The Wheel of Fortune Experience takes three players at the bank into a community bonus round, mirroring three players on the TV game show trying to solve a puzzle. Bonuses are multiplied by a factor that weighs both wager and speed of play, so players are encouraged to bet it up. American Idol uses five sets of video reels per screen along with AI personalities Ryan Seacrest, Simon Cowell, Kara DioGuardi and Randy Jackson. Its community bonus on the big screen involves auditions from the TV show. Each player picks one of three judges, and the bonus rewards rise and fall with their comments on the audition. A particularly bad performance brings out Simon at his snarky best..


Always willing to try something a little different, Konami introduced the Advantage Revolution, with three-reel games and a three-sided display. Depending on where you are in game play, a mechanical display rotates - now you see reels, now you see a bonus wheel instead.

“We’re really focusing on not just great games, but what’s attracting players to the games,” said Leah Steinhardt, Konami marketing manager. “We’re very excited about this product. It’s definitely a specialty product, it’s not a bank of 10, but we definitely feel there’s nothing like that in the market."

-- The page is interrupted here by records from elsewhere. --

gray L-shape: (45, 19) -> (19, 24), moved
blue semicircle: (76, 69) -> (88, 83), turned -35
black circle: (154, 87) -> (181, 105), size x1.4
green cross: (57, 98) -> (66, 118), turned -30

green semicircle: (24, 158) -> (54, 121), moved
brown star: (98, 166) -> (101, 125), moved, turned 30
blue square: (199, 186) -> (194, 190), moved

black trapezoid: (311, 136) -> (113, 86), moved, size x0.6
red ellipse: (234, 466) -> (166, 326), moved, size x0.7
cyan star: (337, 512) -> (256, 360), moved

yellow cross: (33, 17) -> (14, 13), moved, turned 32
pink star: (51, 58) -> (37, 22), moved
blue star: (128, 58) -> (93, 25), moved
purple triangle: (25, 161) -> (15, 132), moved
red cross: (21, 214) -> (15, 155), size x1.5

Multimedia Games’ Casino Commander tournament system has been tweaked and rebranded TournEvent. Easy to go from regular play mode to tournament mode in minutes, TournEvent now comes with cameras in each cabinet to display player reactions on the overhead display. In the G2E demo, the screen up top would show standings, then focus in turn on each player in the top five - the occasional player would be caught watching the pictures rather than the reels.

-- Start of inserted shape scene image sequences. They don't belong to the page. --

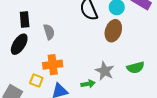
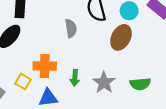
gray semicircle: (49, 32) -> (71, 28), moved
green arrow: (88, 84) -> (75, 78), moved, turned 96

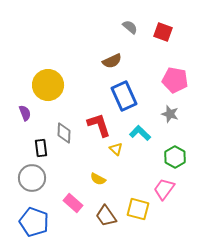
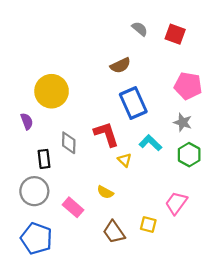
green hexagon: (175, 157) -> (189, 155), moved
pink rectangle: (73, 203) -> (73, 207), moved
yellow square: (138, 209) -> (148, 224), size x0.7

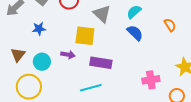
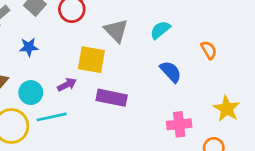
blue semicircle: (135, 33) -> (171, 72), moved
purple arrow: (68, 55) -> (67, 85), turned -40
cyan line: (91, 88) -> (52, 117), moved

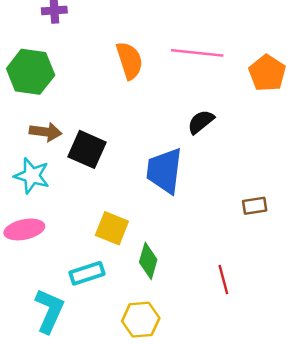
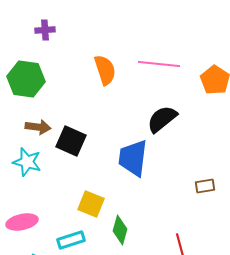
black semicircle: (201, 122) -> (162, 119), size x1.4
pink ellipse: (24, 229) -> (22, 222), moved

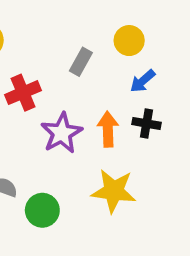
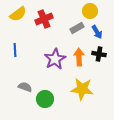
gray rectangle: (81, 62) -> (77, 28), moved, turned 32
blue arrow: (143, 81) -> (97, 32), turned -80
red cross: (23, 93) -> (44, 19), moved

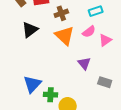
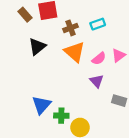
cyan rectangle: (96, 11) -> (98, 24), moved
pink semicircle: (89, 32) -> (99, 59), moved

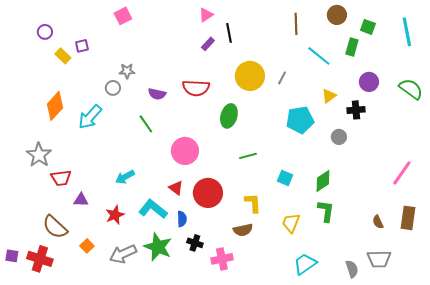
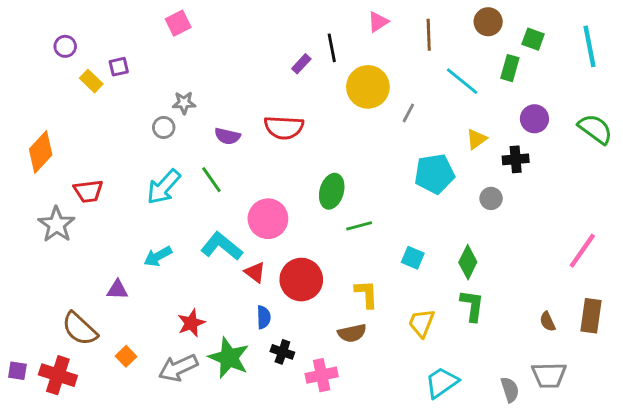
pink triangle: (206, 15) -> (378, 22), moved
yellow circle: (250, 76) -> (368, 87), moved
orange diamond: (55, 106) -> (41, 152), moved
green ellipse: (229, 116) -> (332, 191), moved
cyan arrow: (90, 117) -> (164, 187), moved
cyan arrow: (125, 177) -> (158, 256), moved
red trapezoid: (61, 178) -> (88, 191), moved
green diamond: (323, 181) -> (468, 262), turned -30
cyan L-shape: (153, 209) -> (222, 246), moved
red star: (115, 215) -> (191, 323), moved

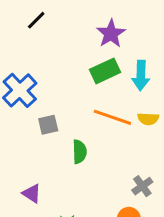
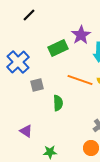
purple star: (111, 34) -> (81, 35), moved
green rectangle: (105, 71) -> (58, 48), moved

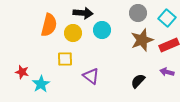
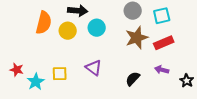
cyan square: (167, 18) -> (162, 16), turned 36
yellow square: (65, 59) -> (60, 74), moved
purple triangle: (91, 76) -> (94, 68), moved

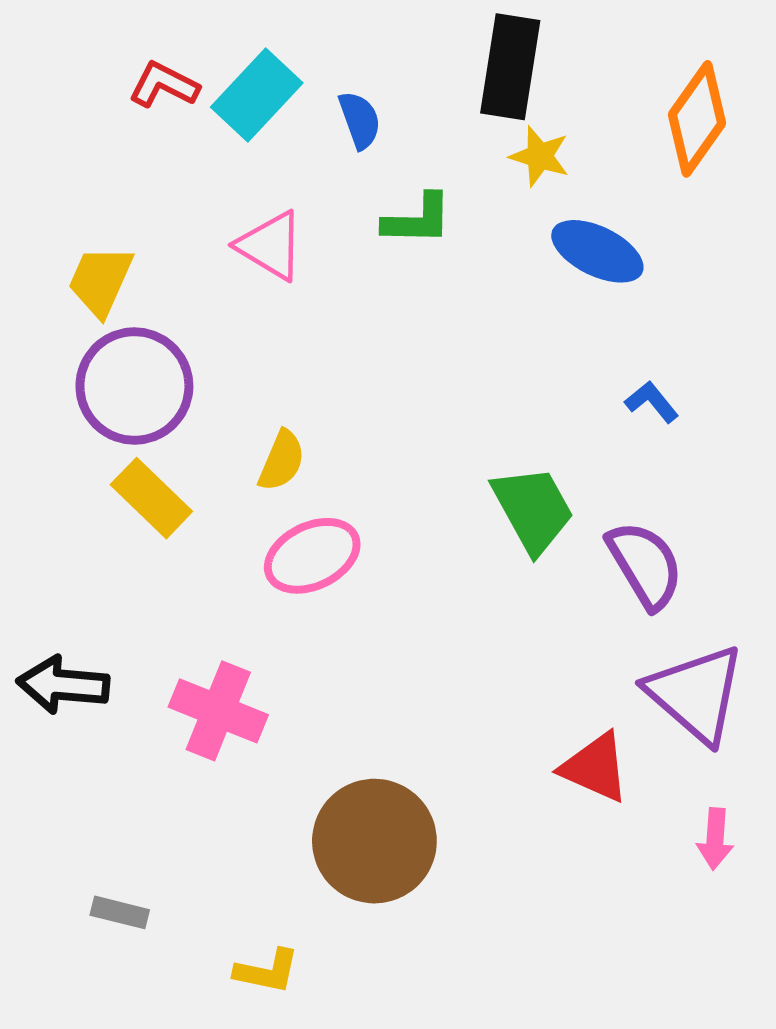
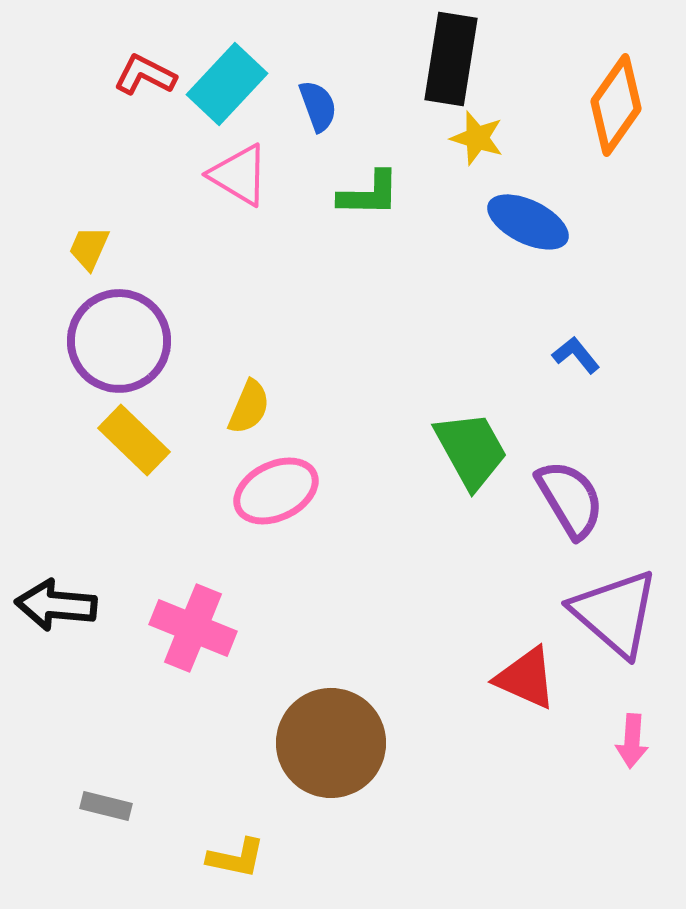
pink triangle: (270, 246) -> (239, 175), moved
yellow trapezoid: (100, 281) -> (89, 248), size x0.7

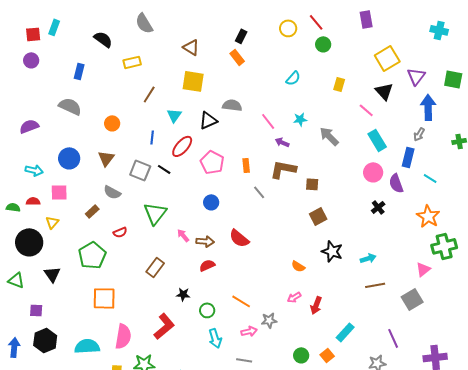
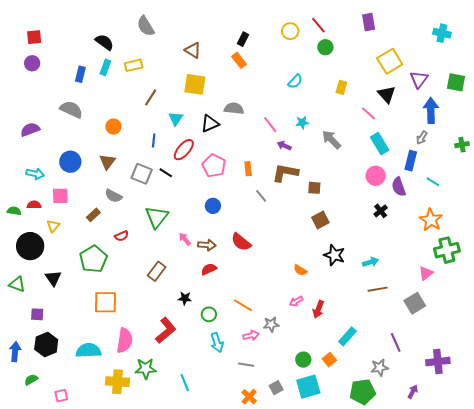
cyan rectangle: (54, 27) -> (105, 67), moved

Slot Car Speedway is Multimedia’s second community-style game, following the horse racing-themed Sport of Kings. Market research indicated players preferred cars with personality rather than realistic autos, so Slot Car Speedway has the sports car with attitude, the flirty pink car and others for a little player identification.

“It’s fun, interactive and runs about every five minutes,” chief marketing officer Ginny Shanks said. ”You earn tickets on the base game to get into the race. You pick your car now you have an emotional connection to the race.”

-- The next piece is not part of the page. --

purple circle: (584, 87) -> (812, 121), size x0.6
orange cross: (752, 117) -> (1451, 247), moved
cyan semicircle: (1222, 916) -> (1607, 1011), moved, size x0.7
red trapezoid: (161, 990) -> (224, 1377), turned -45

At G2E, WMS showed games that continue to build on its technological and creative successes in its Transmissive Reels, Commmunity Gaming, Sensory Immersion and Adaptive Gaming lines.

The Wizard of Oz, a huge hit as a Sensory Immersion game, spawned two successor games, The Wizard of Oz: Follow the Yellow Brick Road, and The Wizard of Oz: Ruby Slippers. Follow the Yellow Brick Road uses Transmissive Reels in Dorothy’s journey, yes, along the yellow brick road as she meets the Tin Man, Scarecrow and Cowardly Lion. Ruby Slippers, a video Sensory Immersion extravaganza where each of the four main movie characters trigger a different bonus event. Munchkins sing, the Wicked Witch brings thunder and lightning to the screen and, in the best of times, Dorothy enthuses, “It’s too wonderful to be true!”

“Those games are not coming off the floor,” said WMS executive director of marketing operations Candace Lucas, referring to the original Wizard of Oz games that continue to remain player favorites. “I can imagine these [new] games will be going onto the floor along with the games that players have come to love.”

In its private room, WMS was displaying Lord of the Rings, based on the first movie in the J.R.R. Tolkien trilogy. It’s the first non-Star Trek title under the Adaptive Gaming umbrella - so far, Adaptive Gaming has consisted primarily of giving players the opportunity to unlock new Star Trek titles as they play. Lord of the Rings is a longer quest, with the chance to unlock up to eight bonus-event packages. On the plasma display overhead, a map of Middle Earth, with points on the quest highlighted, along with graphics and video from the first film draw players into the experience.

“The theme is beautiful,” Lucas said, “the graphics are amazing, and the feedback we’ve gotten from our customers so far is that they can’t wait to see this game on their floor.”